Si ce dispositif ne vous semble pas offrir toutes les garanties, alors je me demande si vous considérez bien les magistrats comme les gardiens de la liberté individuelle, tel que l'affirme notre Constitution.
M. Robert Badinter. Je demande la parole pour explication de vote.
M. le président. La parole est à M. Badinter. M. Robert Badinter. Monsieur Haenel, même si les magistrats sont les gardiens de la liberté individuelle - je me suis plu à le rappeler et cela a fait l'objet de décisions fondamentales du Conseil constitutionnel - ils ont aussi le devoir d'être attentifs au délai.
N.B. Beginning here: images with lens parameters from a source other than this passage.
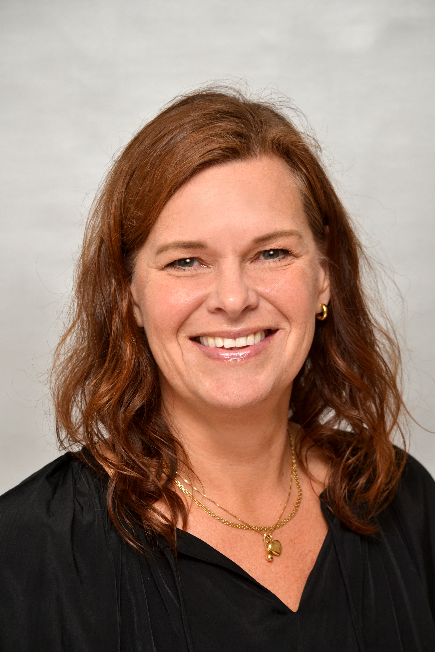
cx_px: 218
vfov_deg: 17.5
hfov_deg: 11.7
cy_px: 326
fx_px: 2120
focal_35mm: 117
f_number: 5.6
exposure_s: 1/60
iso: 200
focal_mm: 78
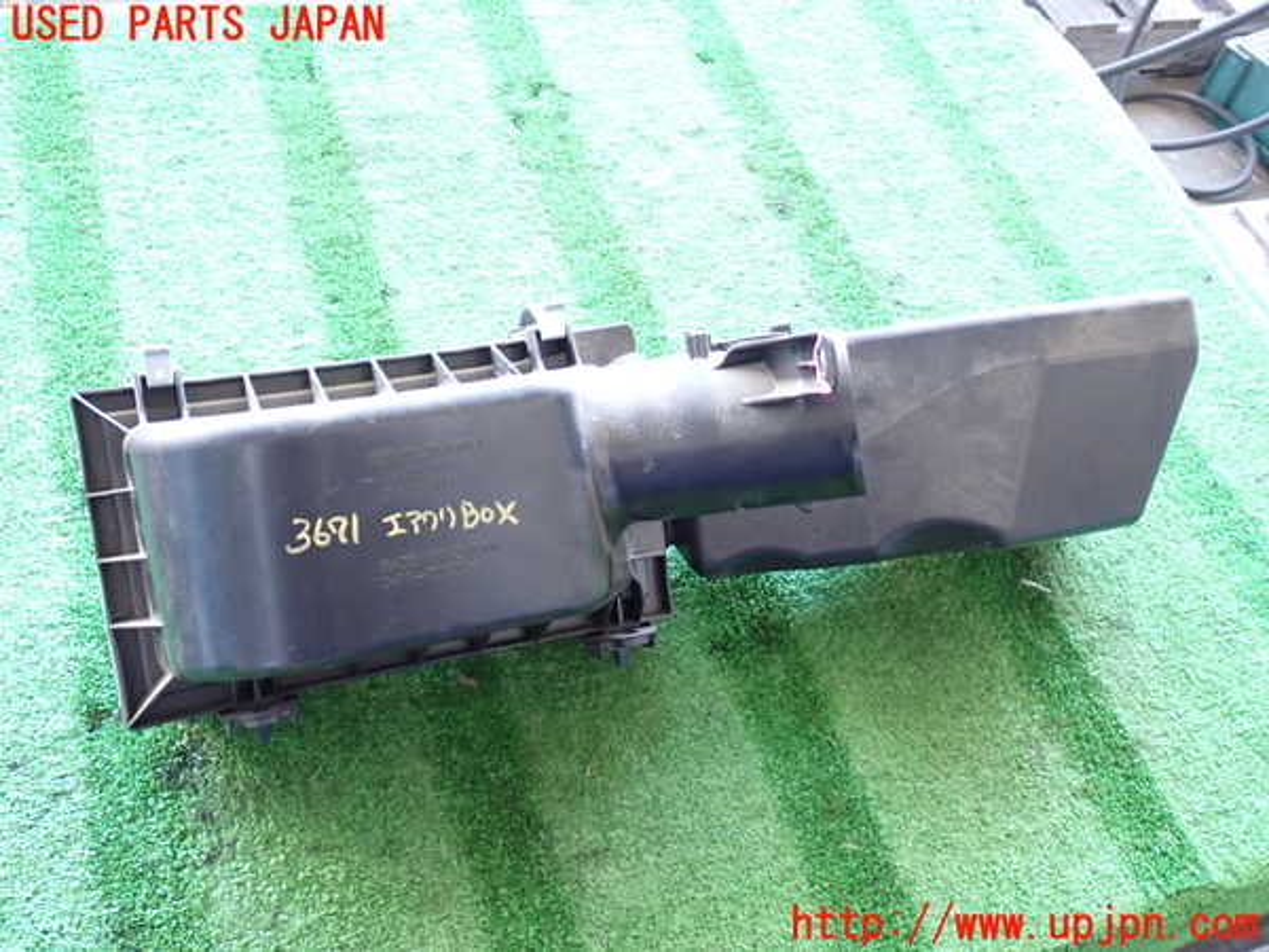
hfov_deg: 51.4
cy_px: 476
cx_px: 634
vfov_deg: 39.7
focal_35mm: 36
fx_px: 1320
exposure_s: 1/40
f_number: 2.5
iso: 500
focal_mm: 6.37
Or on constate que, pour des raisons diverses, ces délais tendent à se prolonger exagérément en matière de détention provisoire.
En outre, et c'est une raison supplémentaire pour nous de ne pas suivre la commission, je suis très surpris par la procédure retenue. Il ne s'agit plus, dans ce cas, d'une demande adressée au juge, qui la transmet au juge des libertés et de la détention, avec contrôle de la chambre de l'instruction ; en l'occurrence, le juge des libertés et de la détention, par ordonnance motivée, saisit la chambre de l'instruction. Je ne m'explique pas cette procédure particulière, et je redoute, en la matière, les sources de nullité.
Au demeurant, cela n'est qu'accessoire, l'essentiel pour moi n'est pas là.
M. le président. Je mets aux voix l'amendement n° 11, repoussé par le Gouvernement.

(L'amendement est adopté.)
M. le président. En conséquence, un article additionnel ainsi rédigé est inséré dans la proposition de loi, après l'article 3.